The federal Eighth Circuit Court of Appeals on Nov. 2 ruled the Environmental Protection Agency (EPA) failed to follow the law when it revoked chlorpyrifos tolerances — effectively banning the pesticide. “Its (EPA’s) decision was arbitrary and capricious … so we grant the petitions for review and vacate its order,” the court stated. See the court’s ruling here.
The American Farm Bureau Federation (AFBF) and Florida Fruit & Vegetable Association (FFVA) were among the agriculture organizations that sued EPA, asserting the agency ignored scientific evidence that proved the pesticide’s safety.
“AFBF appreciates the Eighth Circuit Court of Appeals for recognizing that the Environmental Protection Agency failed to follow the law when it revoked the use of chlorpyrifos,” said AFBF President Zippy Duvall.
FFVA stated that the agriculture groups’ challenge was an effort to restore growers’ use of chlorpyrifos on the 11 crops that passed all EPA risk assessment requirements, including citrus. “In Florida, it is a critical tool for citrus producers in protecting the crop from a variety of harmful pests,” FFVA stated following the ruling.

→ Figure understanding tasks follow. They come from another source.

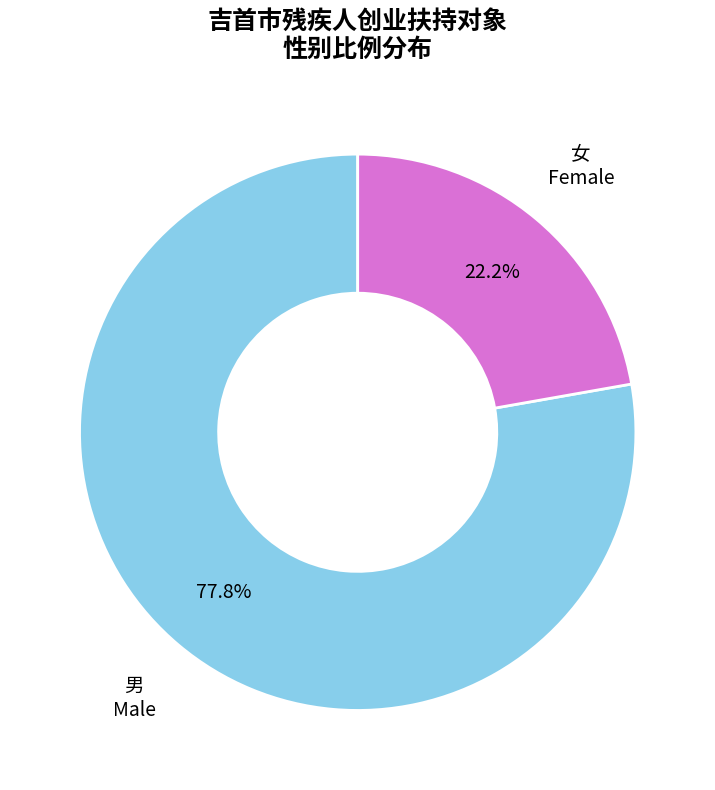

Is there a majority slice in this chart?

Yes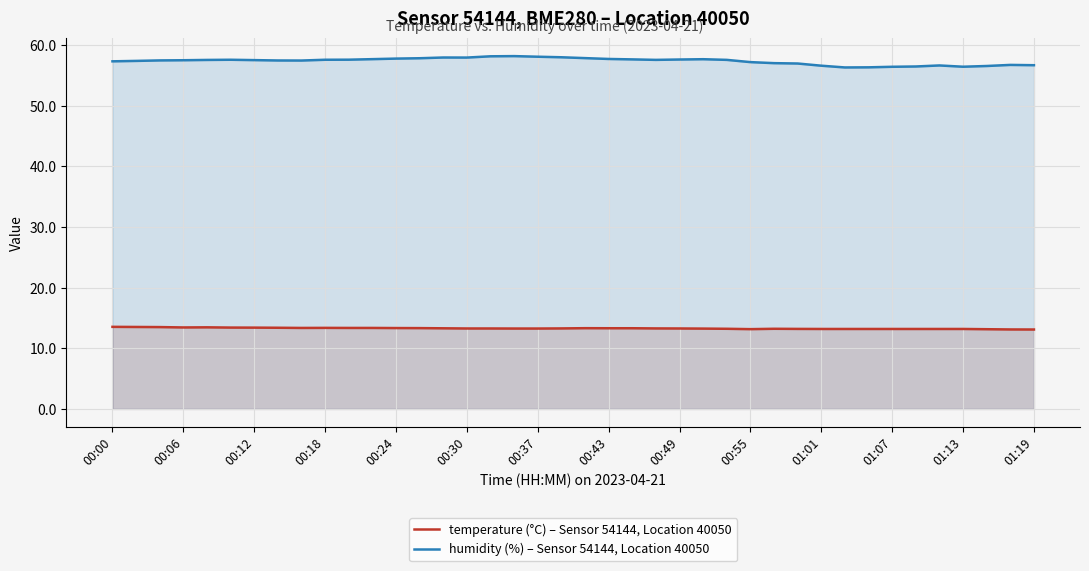

True or false: temperature (°C) – Sensor 54144, Location 40050 has a value of 13.2 at 35.

True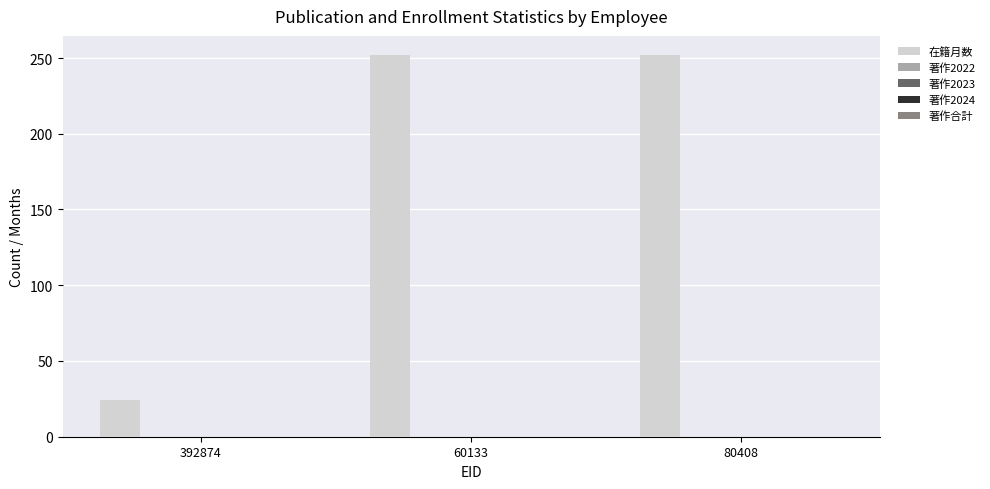

What is the value of the 1st bar from the left?

24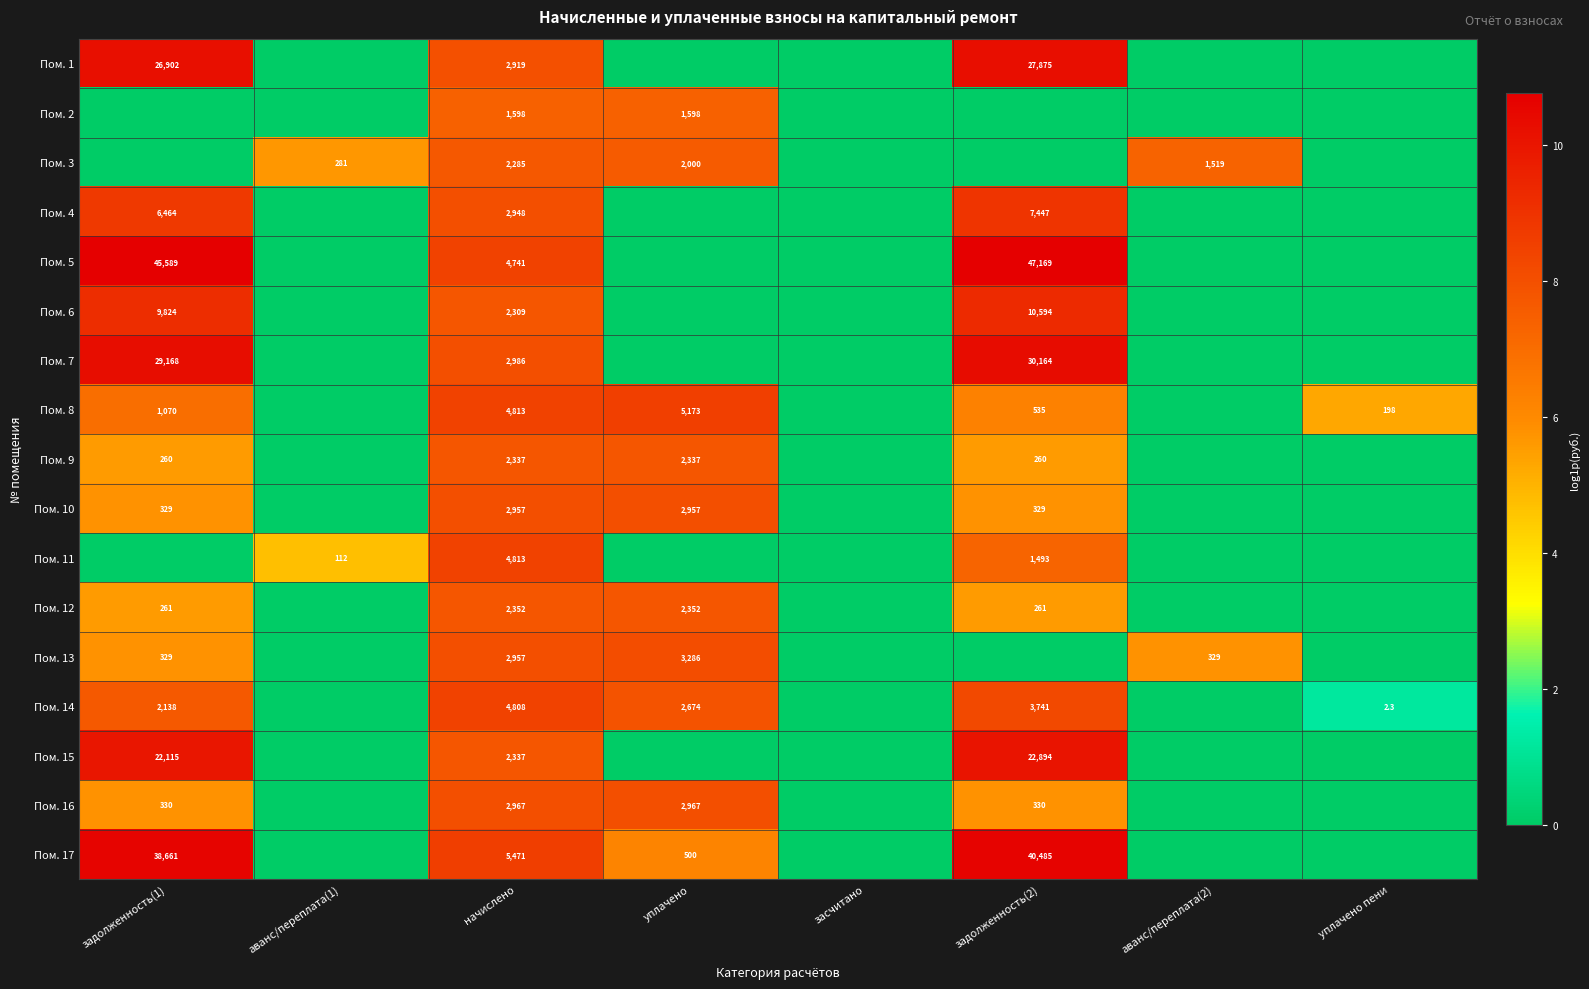

The value of Пом. 15 at задолженность(2) is 22894.0. True or false?

True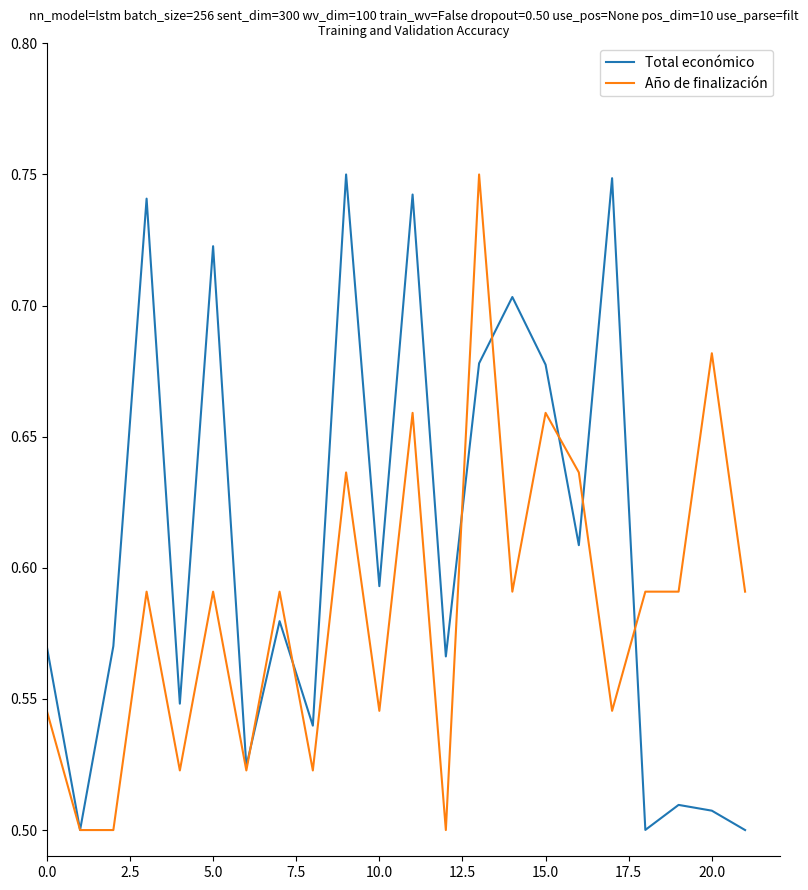

What is the difference between the maximum and second lowest values in the Total económico series?

0.2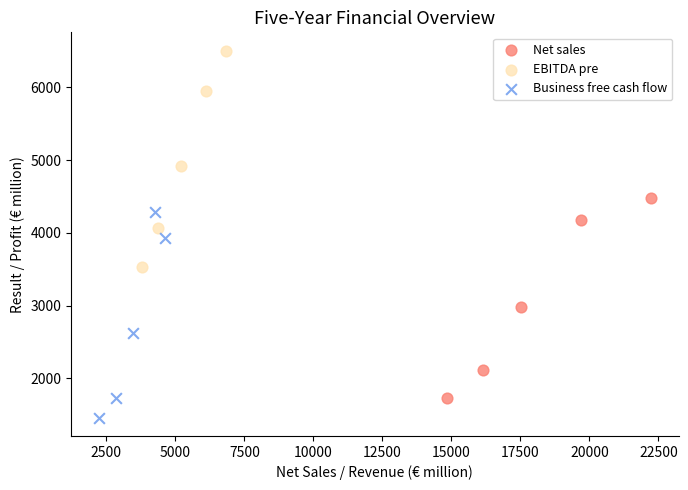

Which series contains the lowest Y value?

Business free cash flow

“The Biden administration put political science before sound science to curry favor with activist groups when issuing a final rule to revoke all tolerances for chlorpyrifos,” said Chairman of the U.S. House Committee on Agriculture Glenn “GT” Thompson. “Today’s ruling from the Eighth Circuit Court of Appeals is a victory for American farmers and rightfully returns a critical crop protection tool back into their toolbox.”
FFVA anticipates EPA will request a suspension of the cancellation proceeding that it issued earlier. EPA will then need to update the labeling requirements for the allowable registrations. FFVA stated that it will notify growers as soon as chlorpyrifos is available for use once again.